# Apple IIgs problème d'affichage



## Rob_93 (23 Avril 2020)

Bonjour, aujourd'hui j'ai reçu un Apple IIgs et en voulant le tester avec un moniteur Apple 12" color display je me suis aperçu qu'il y'avait un écran bleu avec des lignes blanches qui bougent et une sorte d'écriture blanche vers le haut. Je voudrais savoir si c'est mon moniteur qui n'est pas compatible ou alors ci c'est un problème plus grave. Je précise que j'ai vérifier la carte mère,aucune piste endommagé ou corrosion et je l'ai également nettoyé, j'ai aussi jeter un coup d’œil sur l'alimentation, aucun condensateur gonflés mais apparemment il y'a un composant qui peut exploser et provoquer de la fumé et il faudrait l'enlever (c'est ce qu'on m'a dit).
Je vous remercie d'avances pour vos réponses


----------



## Pascal 77 (24 Avril 2020)

Je pense que tu as un problème de Synchro, la fréquence de rafraîchissement de ton écran ne doit pas être compatible avec celle de l'Apple II.


----------



## Rob_93 (24 Avril 2020)

Pascal 77 a dit:


> Je pense que tu as un problème de Synchro, la fréquence de rafraîchissement de ton écran ne doit pas être compatible avec celle de l'Apple II.

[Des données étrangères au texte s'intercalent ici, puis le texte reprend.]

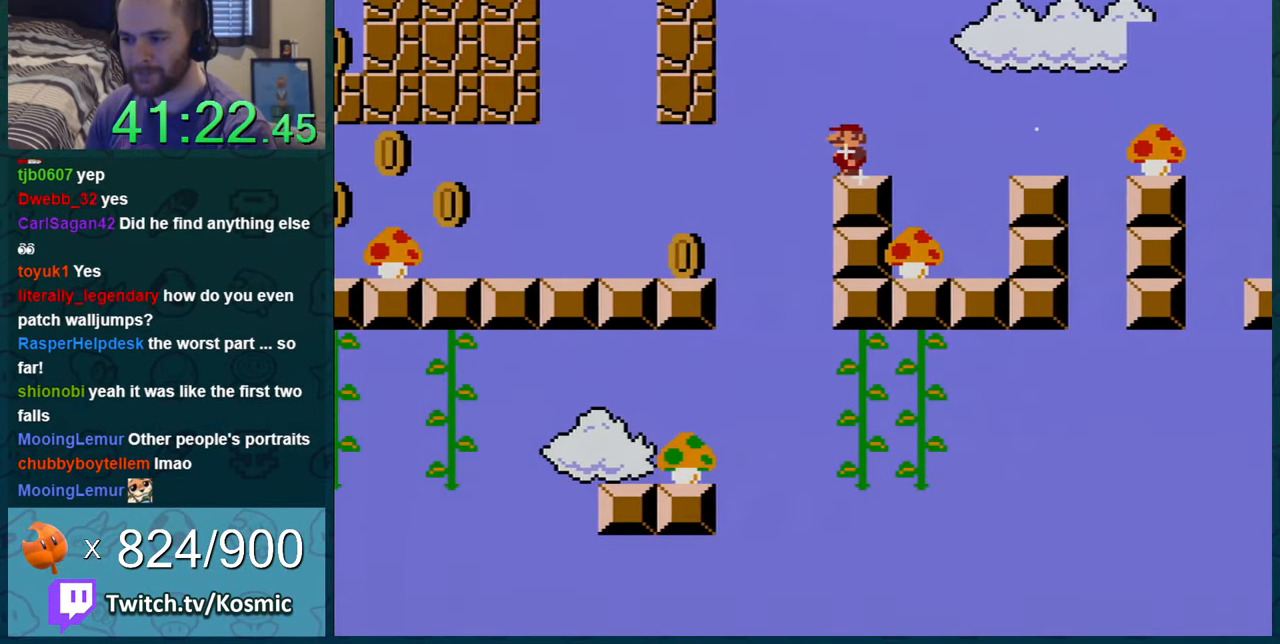
{"buttons": ["Y", "DPAD_LEFT"], "events": [[67, "B", "down"], [100, "B", "up"], [117, "DPAD_LEFT", "up"], [250, "DPAD_LEFT", "down"]]}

Est ce que c'est résoluble? Sinon quelle sont les moniteurs compatibles avec l'Apple IIgs? (à un prix raisonnable).


----------



## Fi91 (24 Avril 2020)

Essaye de brancher ton IIgs en rca sur un écran pour voir que cela ne vient pas de l’Apple  iigs 

mais je crois qu’il fonctionne seulement avec un écran rgb spécifique car j’en ai un et il fonctionne seulement avec l’Apple iigs, si je le branche à un Macintosh (LC etc ) il n’y a pas de signal


----------



## Rob_93 (24 Avril 2020)

Fi91 a dit:


> Essaye de brancher ton IIgs en rca sur un écran pour voir que cela ne vient pas de l’Apple  iigs
> 
> mais je crois qu’il fonctionne seulement avec un écran rgb spécifique car j’en ai un et il fonctionne seulement avec l’Apple iigs, si je le branche à un Macintosh (LC etc ) il n’y a pas de signal


Malheureusement je n'ait pas de vieil télé CRT pour tester


----------



## Fi91 (25 Avril 2020)

Rob_93 a dit:


> Malheureusement je n'ait pas de vieil télé CRT pour tester


Pas besoin d’une vieille tv 
Un simple écran plat avec un branchement rca ( prise jaune rouge blanc) la plupart des écrans y sont équipés 
Pour l’Apple iigs il y’a besoin seulement du branchement jaune 
Avec ce type de câble


----------



## Rob_93 (25 Avril 2020)

Fi91 a dit:


> Pas besoin d’une vieille tv
> Un simple écran plat avec un branchement rca ( prise jaune rouge blanc) la plupart des écrans y sont équipés
> Pour l’Apple iigs il y’a besoin seulement du branchement jaune
> Avec ce type de câble
> Voir la pièce jointe 169427


Ma télé n'en a pas, sinon ou pourrais je trouver l'écran spécifique du IIgs?


----------



## Fi91 (25 Avril 2020)

Rob_93 a dit:


> Ma télé n'en a pas, sinon ou pourrais je trouver l'écran spécifique du IIgs?


Un ecran rgb d’Apple iigs il faut fouiller sur eBay mais c’est assez rare et pas donné 

Sinon il y’a des adaptateurs Apple iigs en vga. Tu peux le brancher sur des moniteurs d’ordinateur ou tv avec le port.








						Apple IIGS VGA Adapter from Manila Gear
					

This is the Apple IIGS VGA Adapter WITH ENCLOSURE from Manila Gear.  ReActiveMicro is now an Authorized Dealer and Partner with Manila Gear in an effort to help bring more great products to the Apple




					www.reactivemicro.com


----------



## Rob_93 (25 Avril 2020)

Fi91 a dit:


> Un ecran rgb d’Apple iigs il faut fouiller sur eBay mais c’est assez rare et pas donné
> 
> Sinon il y’a des adaptateurs Apple iigs en vga. Tu peux le brancher sur des moniteurs d’ordinateur ou tv avec le port.
> 
> ...


Merci, je vais essayé de trouver l'adaptateur.


----------